REQUEST 1: Reproduce the extracted entries below word for word.
REQUEST 2: Write the next part of the notebook excerpt on fine-tuning a model with the NesDB dataset, picking up after its final line.

EXCERPT TO READ:
________

Consequently, it is necessary to perform fine tuning of the model trained on master using the NesDB dataset

## Download Dataset

In [None]:
%%capture
!gdown 1gIli7G1wu0QWDLzRc-CPWB8C4Hu0XVn3
!unzip nesmdb_midi.zip
!rm nesmdb_midi.zip

## Tokenizer

In [None]:
%%capture
!gdown 1ul-khIle1ue9oUGqb1Z7qHxk7LSuxrWw
tokenizer = REMI(params=Path("nes_tokenizer.json"))
print(f"Vocab size: {len(tokenizer)}")

## Data preparation

In [None]:
# Download the files
!gdown 1iVwuKKT2sIezyVIDB9STL--FYZf0XcxF # train
!gdown 1FoOC3x4GbdDe0fwlzE1Zs8fqZXyFQCIA # valid

In [None]:
all_ids_train = np.loadtxt("all_ids_nes_train.txt").astype(np.int32)
all_ids_valid = np.loadtxt("all_ids_nes_valid.txt").astype(np.int32)

________

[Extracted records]
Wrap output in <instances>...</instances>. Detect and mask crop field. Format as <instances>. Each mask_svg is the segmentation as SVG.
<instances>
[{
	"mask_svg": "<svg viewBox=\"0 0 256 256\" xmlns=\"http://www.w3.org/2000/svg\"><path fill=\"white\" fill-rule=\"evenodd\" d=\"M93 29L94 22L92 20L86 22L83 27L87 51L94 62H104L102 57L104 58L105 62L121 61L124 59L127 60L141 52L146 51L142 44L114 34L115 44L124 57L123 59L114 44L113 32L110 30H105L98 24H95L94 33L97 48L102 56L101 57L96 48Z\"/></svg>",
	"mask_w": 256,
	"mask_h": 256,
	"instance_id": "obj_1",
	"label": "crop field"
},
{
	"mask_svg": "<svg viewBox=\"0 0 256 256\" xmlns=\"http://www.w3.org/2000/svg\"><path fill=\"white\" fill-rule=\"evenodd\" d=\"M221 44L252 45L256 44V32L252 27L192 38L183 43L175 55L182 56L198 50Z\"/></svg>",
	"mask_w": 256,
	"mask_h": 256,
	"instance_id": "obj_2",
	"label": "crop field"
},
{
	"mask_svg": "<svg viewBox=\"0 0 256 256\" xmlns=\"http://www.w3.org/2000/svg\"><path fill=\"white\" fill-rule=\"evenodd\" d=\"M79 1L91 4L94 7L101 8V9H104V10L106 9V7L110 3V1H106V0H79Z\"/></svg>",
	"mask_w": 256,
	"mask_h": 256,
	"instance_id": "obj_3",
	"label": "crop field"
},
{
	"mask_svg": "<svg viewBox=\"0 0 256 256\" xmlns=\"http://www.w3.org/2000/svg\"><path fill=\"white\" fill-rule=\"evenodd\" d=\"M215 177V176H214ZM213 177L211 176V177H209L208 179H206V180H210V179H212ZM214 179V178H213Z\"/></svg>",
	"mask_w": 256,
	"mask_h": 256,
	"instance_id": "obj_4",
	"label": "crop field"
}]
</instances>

________

EXERCISE ANSWER 1:
Wrap output in <instances>...</instances>. Detect and mask crop field. Format as <instances>. Each mask_svg is the segmentation as SVG.
<instances>
[{
	"mask_svg": "<svg viewBox=\"0 0 256 256\" xmlns=\"http://www.w3.org/2000/svg\"><path fill=\"white\" fill-rule=\"evenodd\" d=\"M93 29L94 22L92 20L86 22L83 27L87 51L94 62H104L102 57L104 58L105 62L121 61L124 59L127 60L141 52L146 51L142 44L114 34L115 44L124 57L123 59L114 44L113 32L110 30H105L98 24H95L94 33L97 48L102 56L101 57L96 48Z\"/></svg>",
	"mask_w": 256,
	"mask_h": 256,
	"instance_id": "obj_1",
	"label": "crop field"
},
{
	"mask_svg": "<svg viewBox=\"0 0 256 256\" xmlns=\"http://www.w3.org/2000/svg\"><path fill=\"white\" fill-rule=\"evenodd\" d=\"M221 44L252 45L256 44V32L252 27L192 38L183 43L175 55L182 56L198 50Z\"/></svg>",
	"mask_w": 256,
	"mask_h": 256,
	"instance_id": "obj_2",
	"label": "crop field"
},
{
	"mask_svg": "<svg viewBox=\"0 0 256 256\" xmlns=\"http://www.w3.org/2000/svg\"><path fill=\"white\" fill-rule=\"evenodd\" d=\"M79 1L91 4L94 7L101 8V9H104V10L106 9V7L110 3V1H106V0H79Z\"/></svg>",
	"mask_w": 256,
	"mask_h": 256,
	"instance_id": "obj_3",
	"label": "crop field"
},
{
	"mask_svg": "<svg viewBox=\"0 0 256 256\" xmlns=\"http://www.w3.org/2000/svg\"><path fill=\"white\" fill-rule=\"evenodd\" d=\"M215 177V176H214ZM213 177L211 176V177H209L208 179H206V180H210V179H212ZM214 179V178H213Z\"/></svg>",
	"mask_w": 256,
	"mask_h": 256,
	"instance_id": "obj_4",
	"label": "crop field"
}]
</instances>

EXERCISE ANSWER 2:
### (Optional): complete data preparation

In [None]:
if not SKIP_DATA_PREPARATION:
  nesmdb_paths = list(Path("nesmdb_midi").resolve().glob("**/*.mid")) + list(Path("nesmdb_midi").resolve().glob("**/*.midi"))

  nesmdb_dir = "nesmdb"
  os.makedirs(nesmdb_dir, exist_ok=True)

  for i, midi_path in enumerate(nesmdb_paths):
    new_midi_path = os.path.join(nesmdb_dir, f"{i}.midi")
    shutil.move(str(midi_path), new_midi_path)

  nes_midis = list(Path("nesmdb").resolve().glob("**/*.mid")) + list(Path("nesmdb").resolve().glob("**/*.midi"))
  string_midis = [str(midi) for midi in nes_midis]

#### Filter short pieces

In [None]:
if not SKIP_DATA_PREPARATION:
  min_length_seconds = 30

  def transform(file: str) -> pretty_midi.PrettyMIDI:
    try:
      midi = pretty_midi.PrettyMIDI(file)
      if midi.get_end_time() < min_length_seconds:
        return None
      return file
    except Exception as e:
      print(f"There was an error: {e}")
      return None

  pretty_midis = list([x for x in tqdm(map(transform, string_midis)) if x is not None])
  print(f"Discarded {len(string_midis) - len(pretty_midis)} files")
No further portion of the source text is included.